The Government have taken steps to maintain a world-class business environment that helps UK manufacturers to thrive. That is why we have cut corporation tax from 28% to 20%— it will fall further, to 17%—and why we have supported £22 billion of research and development through tax credits for UK companies. This environment helps our manufacturers to grow as innovative, competitive companies.
I welcome the Minister’s response, but what message is he sending to international manufacturing companies with operations in Britain about this country’s future international competitiveness as we leave the European Union?
Our message is straightforward: Britain is open for business. As the Prime Minister has said, we are and will continue to be a confident, outward-looking country.
Manufacturing depends on long-term investment. What assessment has the Minister made of the impact of our potentially leaving the European Investment Bank, and what progress has there been in any discussions about us maintaining our stake?
The UK is in discussions with the EIB.
Does my right hon. Friend agree that reducing anti-competitive market distortions is both a great fiscal way to promote manufacturing and a way of ensuring our country is best placed for new trade deals?
I agree that removing distortions in the economy results in a more efficient economy. The UK Government have a record of doing that, by, for example, reducing corporation tax.
Apart from lowering corporation tax what other steps will the Chancellor and his ministerial team take to incentivise manufacturing industry in Northern Ireland?
The freedom for Northern Ireland to set its corporation tax rate is an important measure in itself. We look forward to further progress on that. Of course, there will be an autumn statement next month in which the Government will set out their economic policy. I have mentioned corporation tax and R and D tax credits, which we have made more generous. Those measures will have helped manufacturing businesses in Northern Ireland and elsewhere.
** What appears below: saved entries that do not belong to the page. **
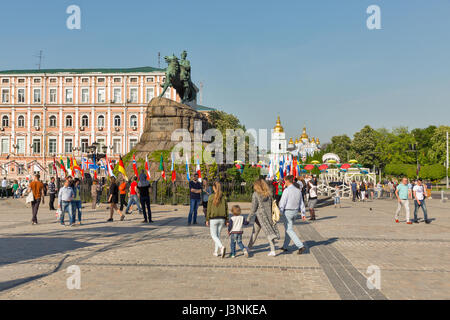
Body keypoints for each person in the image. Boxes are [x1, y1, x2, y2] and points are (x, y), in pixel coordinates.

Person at [247, 179, 280, 257]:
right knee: (269, 231)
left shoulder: (255, 194)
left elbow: (253, 208)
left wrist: (248, 218)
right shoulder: (268, 194)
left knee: (256, 232)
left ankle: (248, 248)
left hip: (260, 216)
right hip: (269, 215)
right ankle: (272, 250)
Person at [279, 175, 306, 255]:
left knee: (289, 229)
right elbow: (302, 203)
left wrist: (280, 212)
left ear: (287, 181)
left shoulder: (286, 190)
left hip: (288, 212)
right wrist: (303, 213)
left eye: (285, 181)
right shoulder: (298, 190)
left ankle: (300, 246)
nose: (284, 182)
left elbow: (282, 202)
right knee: (288, 229)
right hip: (295, 212)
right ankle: (285, 246)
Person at [206, 181, 228, 258]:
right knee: (218, 235)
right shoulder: (224, 197)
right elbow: (226, 209)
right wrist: (227, 219)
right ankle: (216, 252)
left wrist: (207, 219)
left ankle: (221, 247)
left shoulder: (211, 197)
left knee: (213, 235)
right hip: (222, 218)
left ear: (213, 187)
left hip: (213, 218)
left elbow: (208, 209)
I welcome the Government’s ongoing commitment to the northern powerhouse given the impact that that can have on manufacturing, in particular in my constituency, and the allocated funds for the A64 at Hopgrove. Does the Minister agree that such investments must seek maximum economic benefit? The current proposal from Highways England will simply kick an existing pinch point down the road if we do not see the dualling of that carriageway on the A64.
That had an extremely tangential relationship with the matter of manufacturing industry, therefore meriting an extremely pithy response.
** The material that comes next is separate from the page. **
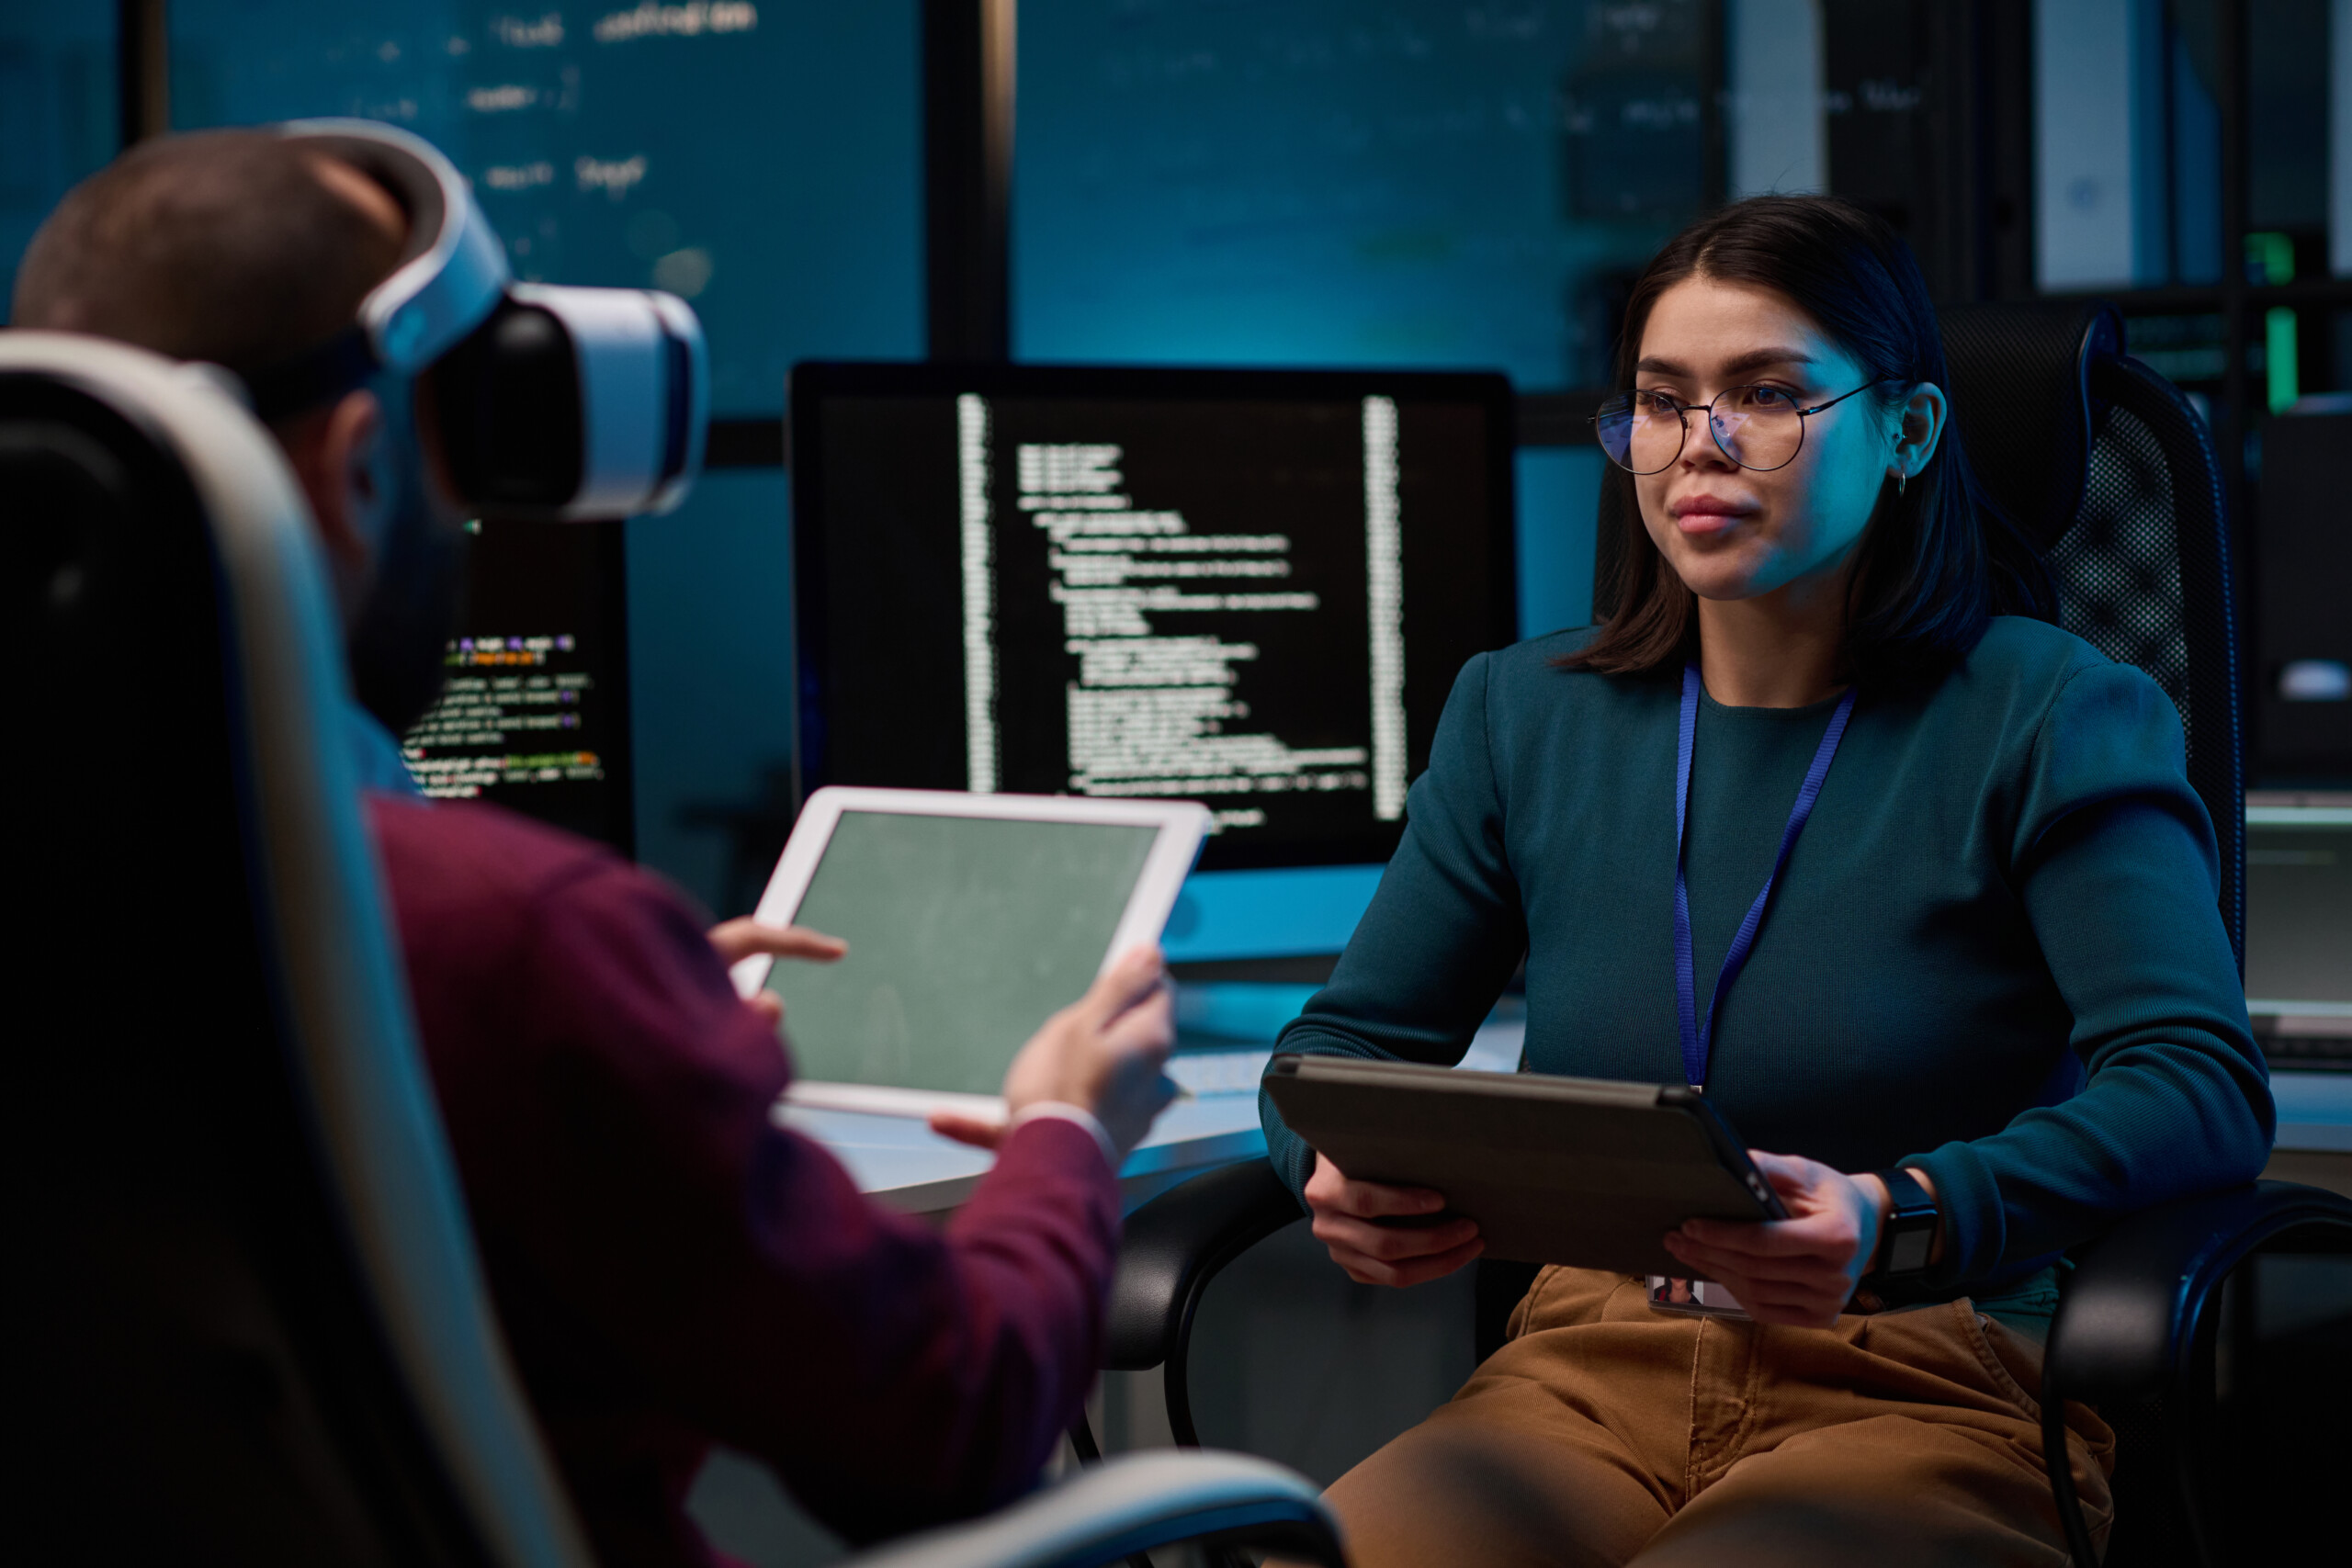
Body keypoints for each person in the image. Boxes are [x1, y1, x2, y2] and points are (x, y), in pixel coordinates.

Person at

I look forward to examining the case for dualling the A64 and the benefit that would provide to manufacturing industry.
Last month, the Chancellor proudly dismissed his predecessor’s plans to cut corporation tax to 15%. This week, however, we hear of plans hatched by senior Government figures to cut corporation tax as low as 10% as part of a so-called Brexit nuclear option, despite the fact that both the British Chambers of Commerce and the Institute of Directors have stated that cutting corporation tax would not be at the top of their wishlist. Will the Minister put an end to his Government’s reign of chaos and confirm his long-term position on corporation tax, so that businesses have the stability they deserve?
I am not sure whether I would use the phrase “reign of chaos” if I was a Labour Front Bencher. Let me be very clear. The UK Government have rightly reduced corporation tax from 28% to 20%. We have legislated for it to go down to 17%. If there are any further announcements they will be at a fiscal event, whether an autumn statement or a Budget.
I am afraid that the Government chaos we have seen on corporation tax is sadly replicated on investment. The Chancellor promised to tear up his predecessor’s Budget and develop an industrial strategy, before denying he was planning a spending splurge. A recent Ipsos MORI poll showed that almost two thirds of Britons agree that the country is not doing enough to meet its infrastructure needs, and the Opposition agree. Will the Minister end his Government’s chaotic record on investment and confirm how much he plans to invest in infrastructure, on what, and where he will get the money from?
On the subject of corporation tax, I point out that it was not that many months ago that on one day the shadow Chancellor condemned the reduction to 17% while in Committee the Labour party voted for it. I will be clear that it is no good coming forward with incredible plans to spend £500 billion on infrastructure without any idea of how those plans will be paid for. The Chancellor will make a statement on 23 November on our policy on this issue. The Labour party really needs to change track if it is to have some credibility.